Slick as glass stone. It looks like nearly 100% bedding, but if the mortar is soft he did not use the correct type. I recommend nothing but a high end Laticrete 254 Platinum thinset for that type stone.


----------



## Darwin (Apr 7, 2009)

Too dry a mix to start with.


----------



## Rockmonster (Nov 15, 2007)

Wow. If this is what passes for stonework in today's world, we may as well just kiss this trade goodbye. This stuff hasn't made it to the island yet, thankfully, but it looks like virtually _anyone_ can do this, no?


----------



## Michael Olding (Aug 5, 2008)

yes if the mix is crumbly then likely a bad mix design. 

Odd thing though you'd think the mortar would bond more readily to new and fresh Lick & Stick then to an old, dirty concrete foundation. Something else could be going on here besides what you see at first glance.

With no upper flashing there is a possibility of a de-lamination where water gets locked between the mortar and the facing material and freezes... popping it off. 

The other odd think is the setting bed looks hard and smooth which usually means a high cement content. How could that be if is crumbly? It could require a little further investigation.

Either way someones gonna eat a real problem.


----------



## stoneman203 (May 17, 2011)

I like to make a slurry mix of portland and water in a bucket and butter up the back to the stones. I've used the recommended fortified spec-mix for these stones and never had a problem. Flashing may have helped. Are there any gutter leaders on that corner?


----------



## Tscarborough (Feb 25, 2006)

It doesn't matter what the mix design is, the back of that type stone is literally smooth as glass.

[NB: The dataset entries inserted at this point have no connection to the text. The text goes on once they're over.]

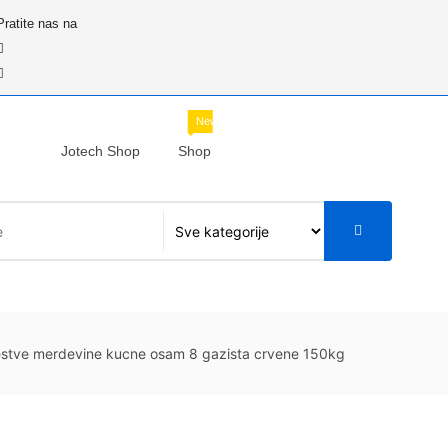
Pratite nas na
New
Jotech Shop
Shop
estve merdevine kucne osam 8 gazista crvene 150kg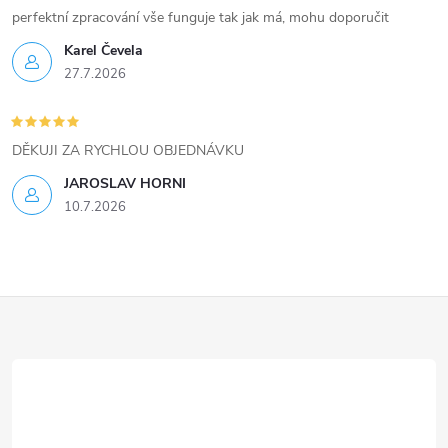
i
perfektní zpracování vše funguje tak jak má, mohu doporučit
Karel Čevela
s
27.7.2026
u
DĚKUJI ZA RYCHLOU OBJEDNÁVKU
JAROSLAV HORNI
10.7.2026
Z
á
p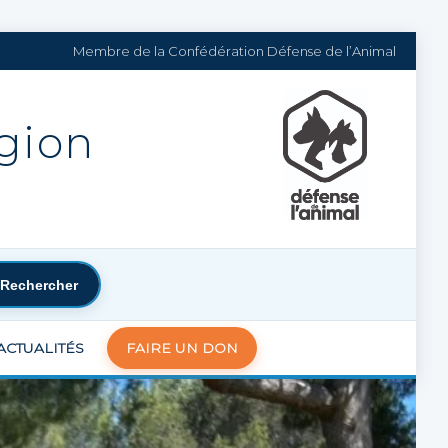
Membre de la Confédération Défense de l’Animal
égion
Rechercher
ACTUALITÉS
FAIRE UN DON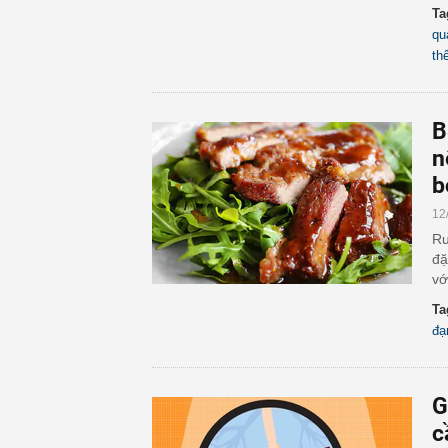
Ta
qu
th
B
n
b
12
Rư
đặ
vớ
Ta
đ
G
c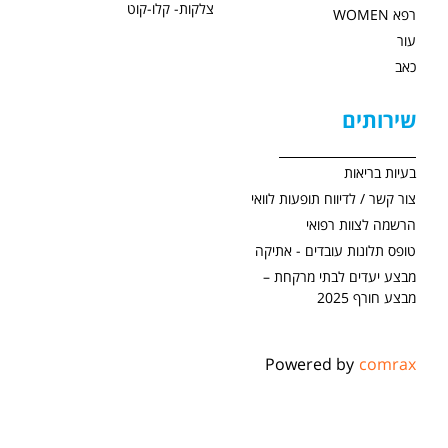
צלקות- קלו-קוט
רפא WOMEN
עור
כאב
שירותים
בעיות בריאות
צור קשר / לדיווח תופעות לוואי
הרשמה לצוות רפואי
טופס תלונות עובדים - אתיקה
מבצע יעדים לבתי מרקחת –
מבצע חורף 2025
Powered by
comrax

It is a Chinese product, the little pcs are epoxied together, but the material is some type of quartzite, and when sawn it is slick. The only thing that will hold it is a very good thinset (or epoxy).


----------



## ohiohomedoctor (Dec 26, 2010)

Looks like a good project for vinyl siding. 

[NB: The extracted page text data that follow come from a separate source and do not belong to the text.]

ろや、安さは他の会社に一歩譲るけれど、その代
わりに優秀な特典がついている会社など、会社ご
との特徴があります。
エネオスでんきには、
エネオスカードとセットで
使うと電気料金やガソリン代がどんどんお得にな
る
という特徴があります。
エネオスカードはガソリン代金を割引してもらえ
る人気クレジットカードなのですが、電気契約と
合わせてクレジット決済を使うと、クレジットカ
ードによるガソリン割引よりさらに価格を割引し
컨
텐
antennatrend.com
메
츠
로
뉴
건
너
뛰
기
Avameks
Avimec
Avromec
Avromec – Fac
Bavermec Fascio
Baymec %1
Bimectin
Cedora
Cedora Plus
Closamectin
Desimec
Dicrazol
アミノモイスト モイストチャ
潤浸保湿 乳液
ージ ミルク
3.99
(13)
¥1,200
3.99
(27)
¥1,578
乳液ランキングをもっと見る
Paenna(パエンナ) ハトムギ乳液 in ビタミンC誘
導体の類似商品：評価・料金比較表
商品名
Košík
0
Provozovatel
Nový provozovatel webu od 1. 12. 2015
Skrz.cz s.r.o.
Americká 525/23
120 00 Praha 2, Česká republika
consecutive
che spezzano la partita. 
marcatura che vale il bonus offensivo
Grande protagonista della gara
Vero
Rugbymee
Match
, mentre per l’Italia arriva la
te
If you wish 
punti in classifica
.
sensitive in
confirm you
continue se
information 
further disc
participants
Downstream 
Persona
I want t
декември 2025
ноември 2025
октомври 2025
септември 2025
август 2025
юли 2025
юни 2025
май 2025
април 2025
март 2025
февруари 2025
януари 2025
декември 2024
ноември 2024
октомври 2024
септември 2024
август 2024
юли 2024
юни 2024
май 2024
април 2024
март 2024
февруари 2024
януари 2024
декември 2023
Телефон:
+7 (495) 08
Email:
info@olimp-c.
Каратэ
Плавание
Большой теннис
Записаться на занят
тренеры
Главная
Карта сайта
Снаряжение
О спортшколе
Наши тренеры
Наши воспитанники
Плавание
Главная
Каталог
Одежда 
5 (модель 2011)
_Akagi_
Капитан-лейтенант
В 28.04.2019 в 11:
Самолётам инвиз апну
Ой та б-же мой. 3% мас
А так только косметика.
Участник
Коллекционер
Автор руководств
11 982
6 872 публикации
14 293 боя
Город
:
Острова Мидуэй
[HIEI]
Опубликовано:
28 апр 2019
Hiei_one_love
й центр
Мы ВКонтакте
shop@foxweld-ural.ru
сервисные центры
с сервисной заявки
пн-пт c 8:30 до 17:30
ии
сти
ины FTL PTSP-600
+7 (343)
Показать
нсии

Chinese stone+cheap foreign labor= That.....

http://www.ohiohomedoctorremodeling.com


----------



## JBM (Mar 31, 2011)

the picture is pretty small but that looks pretty ugly to me. Are those individual stones or larger panels?


----------



## rock16 (Feb 25, 2010)

JBM said:


> the picture is pretty small but that looks pretty ugly to me. Are those individual stones or larger panels?


Looks like Eldorado stacked stone. They are a small panel.


----------



## Tscarborough (Feb 25, 2006)

They are small panels of real stone epoxied together. The stone has an absorption of approximately zero-point-zero-zero.


----------



## Tom Struble (Mar 2, 2007)

that sounds kinda low to me:whistling


----------



## superseal (Feb 4, 2009)

Yep, the lack of porosity also has the opposite effect in drying out of the substrate - When the substrate absorbs water through jointing, cracks, ect... it's much slower to dry out. That's the recipe of disaster in freezing environments.


----------



## dtsinc (Jan 26, 2009)

Thanks for all the replies! The stone is ROX PRO Ledgestone Panels. Like Tscarborough said, it's small pieces of real stone epoxied together, and very smooth on the back. 

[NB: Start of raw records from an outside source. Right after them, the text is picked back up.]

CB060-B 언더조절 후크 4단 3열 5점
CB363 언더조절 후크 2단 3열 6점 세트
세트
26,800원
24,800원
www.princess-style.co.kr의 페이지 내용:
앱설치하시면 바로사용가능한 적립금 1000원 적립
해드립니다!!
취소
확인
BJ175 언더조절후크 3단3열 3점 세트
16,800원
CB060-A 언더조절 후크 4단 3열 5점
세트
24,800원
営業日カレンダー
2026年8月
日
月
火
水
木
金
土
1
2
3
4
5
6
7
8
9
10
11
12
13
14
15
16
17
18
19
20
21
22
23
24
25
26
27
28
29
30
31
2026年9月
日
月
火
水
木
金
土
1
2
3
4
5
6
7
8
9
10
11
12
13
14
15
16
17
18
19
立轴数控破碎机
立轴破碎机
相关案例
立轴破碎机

The mason mixed his own mortar on site, he had never worked with this product before and was under direction of the manufacturer. He has come back once to fix some of it, and used a premix bag of mortar and that seems to be stuck pretty well...

What would the procedure be to use thinset? Would you do lath and scratch coat, and then thinset to it, and thinset straight to the foundation?


----------



## Michael Olding (Aug 5, 2008)

Tscarborough said:


> It doesn't matter what the mix design is, the back of that type stone is literally smooth as glass. It is a Chinese product, the little pcs are epoxied together, but the material is some type of quartzite, and when sawn it is slick. The only thing that will hold it is a very good thinset (or epoxy).


Ahhh... I see...


----------



## JD3lta (Nov 22, 2009)

I'd recommend scoring the backs as well.


----------